When we wake up, saliva begins to flow normally, hence dislodging the odour-producing germs resulting in less odour. Also, after dealing with an odour for some time, the odour sensing organs may stop sensing it as they switch to sensing other odours in what is called olfactory fatigue.

Apart from inadequate sleep, saliva being produced causing the bad odour, any condition that reduces the production of saliva in the mouth such as hunger, dehydration, drugs that dry the mouth and the so called Sjögren’s syndrome disease, may all lead to a dry mouth, leading to breath odour.

Poor oral hygiene without proper brushing, flossing and dental check-ups as well as untreated diabetes may risk one harmful bacteria invading the teeth and gums resulting in tooth cavities and gum disease with ensuing bad breath.

Stomach acid reflux, (GERD) infections in the throat such as tonsillitis, infections in the nose, or lungs, liver disease, poor sleeping habits, eating certain kinds of food, allergies and smoking before sleeping may all risk one bad breath.

Drinking lots of water including just before sleeping or after waking up, proper brushing, flossing and cleaning the tongue, reducing your sugar intake or syrups for treatments of say coughs and annual dental check-ups can go a long way in minimising bad breath.

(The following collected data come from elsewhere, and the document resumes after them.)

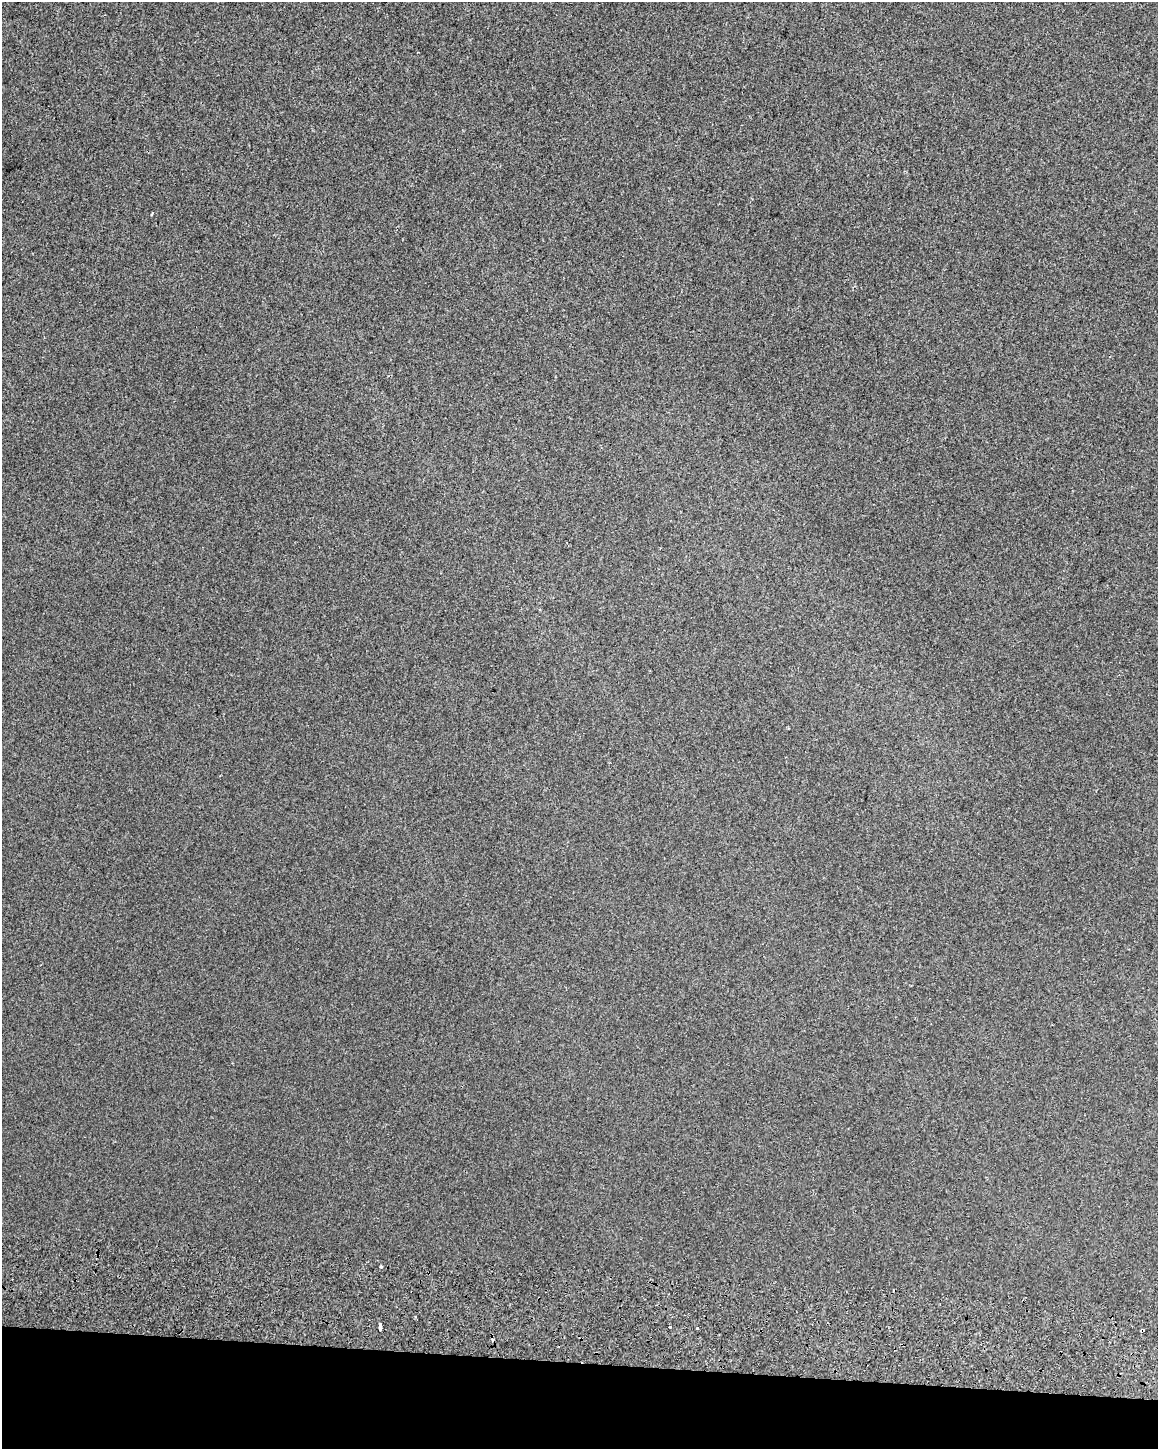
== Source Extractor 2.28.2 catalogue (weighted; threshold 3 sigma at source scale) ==
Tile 11 of 4 x 3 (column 3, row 3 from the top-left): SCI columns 2354-3509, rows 329-1775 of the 4714 x 5054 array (HDU 1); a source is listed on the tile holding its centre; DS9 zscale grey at full resolution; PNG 1160 x 1451 px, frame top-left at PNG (2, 2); no overlay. Shown black and unused: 6% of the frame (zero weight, under 2 of 3 exposures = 6% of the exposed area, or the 3 px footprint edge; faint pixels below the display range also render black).
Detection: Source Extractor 2.28.2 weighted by HDU 2 'WHT'; one run over the whole footprint, this tile lists its part. Background 7.14e-04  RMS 0.0061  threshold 0.0275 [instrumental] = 3 sigma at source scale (4.5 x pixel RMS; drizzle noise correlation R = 1.50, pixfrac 1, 0.0396/0.0396 arcsec/px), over >= 5 px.
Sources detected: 8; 2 cosmic-ray / hot-pixel residue — not listed; the other 6 listed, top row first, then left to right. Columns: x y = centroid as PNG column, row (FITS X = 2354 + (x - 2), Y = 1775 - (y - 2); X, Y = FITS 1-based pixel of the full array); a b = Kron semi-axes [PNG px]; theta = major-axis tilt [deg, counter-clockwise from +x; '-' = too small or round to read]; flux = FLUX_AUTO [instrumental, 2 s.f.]
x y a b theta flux
152 214 3 2 - 1.2
381 1267 3 3 - 2.9
415 1317 3 3 - 0.54
670 1326 3 3 - 1.4
380 1327 7 3 -87 9.4
697 1328 3 3 - 2.2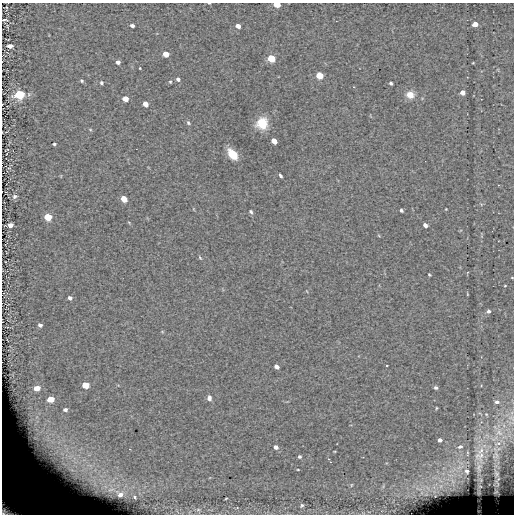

Can alcohol help with period pain?

My friends and I take alcohol to ward off period pain, which is a common habit among university students. What are the dangers of doing this? Irene Okot

Dear Irene,

Painful periods are one reason young girls miss school and these are unfortunately usually without found cause. However, it is suspected that the pain may be due to increased contraction of the womb resulting from excessive production of locally produced substances called prostaglandins which are meant to help shed the inner womb membrane, leading to periods.

Alcohol may interfere with contraction of the womb, hence reducing period pain apart from making a woman more courageous to withstand the pain. 

However, how much alcohol one takes to stop period pain is unknown. Therefore, if alcohol is taken to stop the pain, it is likely to lead to intoxication and chronic alcoholism. Also, alcohol being a diuretic increases urination, leading to dehydration which can make period pain worse. 

During a painful period, a woman is advised to take a lot of fluids to hydrate and mitigate the pain. Alcohol, much as it is a fluid, causes dehydration, the reason it should be avoided during one’s period.

Painful periods require proper investigation and treatment and where possible, if the cause is found, treatment should target the cause. 

Early and effective treatment will help reduce the likelihood of complications such as infertility and chronic suffering. Alcohol for painful periods is actually much more expensive in terms of both long-term health effects and finances.